What is the PTFE Knee?

For many years, Polytetraflouroethylene (PTFE), or Teflon™ has been widely used in coaxial lines and is considered the best dielectric material due to its low attenuation and excellent electrical and mechanical properties. As the market demanded enhanced performance at increasing frequencies, the manufacturing technologies of PTFE dielectrics started to evolve to achieve the lowest dielectric constant (εr) by striving for maximal air content and unsintered PTFE. The low density PTFE offered an even lower attenuation and increased velocity of propagation (vp). Another method used tape-wrapping technology, instead of the typical extrusion process, to offer a more phase stable material.

Even after the tremendous advancements in PTFE manufacturing technology, the one limiting factor of PTFE was not resolved. At approximately 18°C, PTFE undergoes a structural transition altering the dielectric constant of the material and resulting in a substantial change in the delay of the transmitted signal. This non-linear phenomenon, known as the Teflon™ Knee [See Figure 1], is a property of the molecular structure of the PTFE material and cannot be eliminated regardless of advancements in dielectric manufacturing technology. Coaxial cable manufacturers have made many efforts to minimize this effect while designers of phased array radar systems have been struggling to overcome the Teflon™ Knee due to the lack of options.

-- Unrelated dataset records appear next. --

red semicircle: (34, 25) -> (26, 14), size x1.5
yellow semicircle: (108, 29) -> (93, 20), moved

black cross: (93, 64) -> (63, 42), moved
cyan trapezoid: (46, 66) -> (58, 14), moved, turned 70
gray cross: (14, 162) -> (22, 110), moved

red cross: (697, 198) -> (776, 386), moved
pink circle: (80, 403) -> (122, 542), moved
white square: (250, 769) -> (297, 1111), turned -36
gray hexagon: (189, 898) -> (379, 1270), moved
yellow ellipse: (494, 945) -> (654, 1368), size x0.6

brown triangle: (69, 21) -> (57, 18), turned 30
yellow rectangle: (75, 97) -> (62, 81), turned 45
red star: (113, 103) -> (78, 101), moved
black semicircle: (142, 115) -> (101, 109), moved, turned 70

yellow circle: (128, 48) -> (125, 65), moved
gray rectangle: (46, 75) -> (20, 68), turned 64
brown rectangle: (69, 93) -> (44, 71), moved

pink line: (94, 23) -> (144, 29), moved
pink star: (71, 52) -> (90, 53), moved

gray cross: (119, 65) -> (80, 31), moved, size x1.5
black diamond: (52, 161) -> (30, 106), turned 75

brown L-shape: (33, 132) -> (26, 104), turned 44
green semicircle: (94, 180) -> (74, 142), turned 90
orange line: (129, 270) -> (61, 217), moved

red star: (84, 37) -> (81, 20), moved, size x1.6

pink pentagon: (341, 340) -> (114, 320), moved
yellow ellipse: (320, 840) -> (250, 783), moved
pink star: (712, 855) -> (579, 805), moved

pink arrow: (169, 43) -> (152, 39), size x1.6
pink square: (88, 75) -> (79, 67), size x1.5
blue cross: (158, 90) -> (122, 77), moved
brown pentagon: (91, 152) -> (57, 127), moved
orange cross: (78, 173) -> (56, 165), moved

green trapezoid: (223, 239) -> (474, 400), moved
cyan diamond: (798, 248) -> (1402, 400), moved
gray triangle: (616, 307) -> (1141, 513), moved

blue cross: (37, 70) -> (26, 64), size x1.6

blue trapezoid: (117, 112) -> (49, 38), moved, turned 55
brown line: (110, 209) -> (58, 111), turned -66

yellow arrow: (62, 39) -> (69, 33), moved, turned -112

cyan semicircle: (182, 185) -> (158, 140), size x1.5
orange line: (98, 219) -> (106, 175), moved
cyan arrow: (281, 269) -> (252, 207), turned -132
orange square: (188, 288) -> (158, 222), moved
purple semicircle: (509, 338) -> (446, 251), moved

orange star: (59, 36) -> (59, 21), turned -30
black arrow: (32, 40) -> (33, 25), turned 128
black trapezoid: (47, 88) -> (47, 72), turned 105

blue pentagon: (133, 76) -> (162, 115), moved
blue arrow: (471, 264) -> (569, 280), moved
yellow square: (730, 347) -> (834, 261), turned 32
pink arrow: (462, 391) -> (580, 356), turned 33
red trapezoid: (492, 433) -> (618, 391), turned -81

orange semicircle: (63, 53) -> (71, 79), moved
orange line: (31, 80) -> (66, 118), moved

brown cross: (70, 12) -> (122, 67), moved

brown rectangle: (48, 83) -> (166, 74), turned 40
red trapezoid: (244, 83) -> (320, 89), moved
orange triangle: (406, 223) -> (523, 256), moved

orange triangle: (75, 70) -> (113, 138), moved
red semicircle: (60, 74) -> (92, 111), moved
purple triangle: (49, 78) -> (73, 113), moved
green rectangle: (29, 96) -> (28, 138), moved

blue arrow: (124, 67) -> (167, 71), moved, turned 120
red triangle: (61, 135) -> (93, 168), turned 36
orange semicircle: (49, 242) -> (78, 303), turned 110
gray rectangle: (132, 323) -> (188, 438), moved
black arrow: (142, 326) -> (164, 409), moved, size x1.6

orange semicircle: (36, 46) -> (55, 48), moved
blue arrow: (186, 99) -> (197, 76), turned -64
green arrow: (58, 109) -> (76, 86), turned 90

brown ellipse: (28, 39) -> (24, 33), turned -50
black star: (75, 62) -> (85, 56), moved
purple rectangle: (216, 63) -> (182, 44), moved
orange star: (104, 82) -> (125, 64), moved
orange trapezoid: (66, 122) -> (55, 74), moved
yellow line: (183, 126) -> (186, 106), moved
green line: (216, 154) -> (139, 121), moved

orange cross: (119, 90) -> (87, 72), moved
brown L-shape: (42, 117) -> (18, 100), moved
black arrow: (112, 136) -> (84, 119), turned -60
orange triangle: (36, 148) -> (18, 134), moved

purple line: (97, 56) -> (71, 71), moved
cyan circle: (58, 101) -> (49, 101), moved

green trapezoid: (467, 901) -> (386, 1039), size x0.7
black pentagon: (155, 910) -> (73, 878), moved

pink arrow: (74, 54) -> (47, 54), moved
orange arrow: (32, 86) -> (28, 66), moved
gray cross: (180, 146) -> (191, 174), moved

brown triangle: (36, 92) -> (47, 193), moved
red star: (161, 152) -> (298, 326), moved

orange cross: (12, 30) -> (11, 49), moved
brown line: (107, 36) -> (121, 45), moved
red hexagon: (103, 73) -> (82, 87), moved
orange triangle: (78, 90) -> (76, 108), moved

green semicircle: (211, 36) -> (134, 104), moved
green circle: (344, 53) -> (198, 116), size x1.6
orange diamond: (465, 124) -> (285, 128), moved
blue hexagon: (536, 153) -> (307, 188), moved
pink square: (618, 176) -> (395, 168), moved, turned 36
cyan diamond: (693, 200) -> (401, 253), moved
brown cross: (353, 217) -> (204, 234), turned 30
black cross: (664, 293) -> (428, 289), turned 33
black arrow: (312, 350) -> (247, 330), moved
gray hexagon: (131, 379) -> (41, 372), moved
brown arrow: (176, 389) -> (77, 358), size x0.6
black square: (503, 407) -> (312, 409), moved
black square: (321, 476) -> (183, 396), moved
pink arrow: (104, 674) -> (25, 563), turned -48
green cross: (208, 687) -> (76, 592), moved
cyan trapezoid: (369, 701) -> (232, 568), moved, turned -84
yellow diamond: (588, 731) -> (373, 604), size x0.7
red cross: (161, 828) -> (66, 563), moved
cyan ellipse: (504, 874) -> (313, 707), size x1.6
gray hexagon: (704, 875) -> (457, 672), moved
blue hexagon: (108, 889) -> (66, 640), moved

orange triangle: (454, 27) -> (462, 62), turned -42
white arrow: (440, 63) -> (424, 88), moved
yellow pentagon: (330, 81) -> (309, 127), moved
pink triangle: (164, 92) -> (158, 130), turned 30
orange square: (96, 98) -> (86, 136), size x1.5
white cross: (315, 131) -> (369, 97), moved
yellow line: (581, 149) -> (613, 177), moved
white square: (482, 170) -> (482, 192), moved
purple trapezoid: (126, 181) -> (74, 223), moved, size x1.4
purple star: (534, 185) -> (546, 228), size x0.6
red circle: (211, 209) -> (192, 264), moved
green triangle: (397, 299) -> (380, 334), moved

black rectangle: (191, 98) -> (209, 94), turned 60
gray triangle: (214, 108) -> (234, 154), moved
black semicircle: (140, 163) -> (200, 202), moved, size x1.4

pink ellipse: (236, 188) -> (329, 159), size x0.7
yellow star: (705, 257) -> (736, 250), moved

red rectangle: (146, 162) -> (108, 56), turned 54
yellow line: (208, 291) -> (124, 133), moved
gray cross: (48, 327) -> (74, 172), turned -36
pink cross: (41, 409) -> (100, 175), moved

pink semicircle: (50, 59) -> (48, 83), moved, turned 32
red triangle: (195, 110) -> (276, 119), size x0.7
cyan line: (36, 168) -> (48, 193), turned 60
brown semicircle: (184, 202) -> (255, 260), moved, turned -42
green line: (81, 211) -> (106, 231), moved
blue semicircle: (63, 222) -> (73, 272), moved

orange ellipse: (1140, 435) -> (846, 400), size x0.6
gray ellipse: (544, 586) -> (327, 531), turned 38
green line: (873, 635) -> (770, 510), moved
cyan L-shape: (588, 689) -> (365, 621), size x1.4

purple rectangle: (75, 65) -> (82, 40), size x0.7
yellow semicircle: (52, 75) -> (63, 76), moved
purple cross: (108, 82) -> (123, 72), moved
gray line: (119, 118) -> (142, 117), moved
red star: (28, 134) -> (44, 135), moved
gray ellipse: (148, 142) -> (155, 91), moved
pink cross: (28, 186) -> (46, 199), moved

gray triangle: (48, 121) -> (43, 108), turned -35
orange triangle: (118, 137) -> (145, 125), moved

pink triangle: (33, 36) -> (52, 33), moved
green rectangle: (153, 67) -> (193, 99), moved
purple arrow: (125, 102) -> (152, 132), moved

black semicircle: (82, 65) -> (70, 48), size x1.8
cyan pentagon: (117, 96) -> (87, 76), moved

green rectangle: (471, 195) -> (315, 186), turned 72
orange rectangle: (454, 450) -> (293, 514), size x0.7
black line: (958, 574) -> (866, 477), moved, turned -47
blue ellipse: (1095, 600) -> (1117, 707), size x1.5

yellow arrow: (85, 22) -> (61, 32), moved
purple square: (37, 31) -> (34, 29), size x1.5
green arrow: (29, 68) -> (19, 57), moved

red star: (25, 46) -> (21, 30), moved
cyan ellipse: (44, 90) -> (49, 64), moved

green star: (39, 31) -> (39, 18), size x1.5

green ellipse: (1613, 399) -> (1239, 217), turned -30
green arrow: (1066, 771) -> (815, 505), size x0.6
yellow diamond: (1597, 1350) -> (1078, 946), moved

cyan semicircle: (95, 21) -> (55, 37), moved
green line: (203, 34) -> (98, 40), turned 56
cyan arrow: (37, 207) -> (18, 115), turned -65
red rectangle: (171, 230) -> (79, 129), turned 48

Figure 1 – Relative Phase Change (ppm) vs. Temperature (°C) for low density PTFE (76% vp)

In a typical microwave coaxial cable, the inner and outer conductors are separated by a polymer dielectric, and they all are encapsulated by a polymer jacket as shown in the Figure below. 

The speed of a signal traveling through a coaxial cable depends on the dielectric constant of the insulating material between the center conductor and the outer conductor. Thus, cable assemblies use poly-tetrafluoro-ethylene (PTFE, a.k.a. Teflon™) or expanded PTFE (e-PTFE) as the dielectric, to minimize signal delay. But PTFE undergoes dimensional changes with temperature that can be measured via a thermo-mechanical analysis (TMA).

If we see the typical TMA curve for unconstrained, solid PTFE, at approximately 19°C there is a dramatic change in the dimensions of PTFE due to a change in the crystal structure. The crystals rearrange themselves in a structure that is more energetically favorable. 

This drastic change can be seen in the phase versus temperature curve of a PTFE cable assembly (See image belwo) and is commonly known as the “Teflon™ Knee” or PTFE Knee.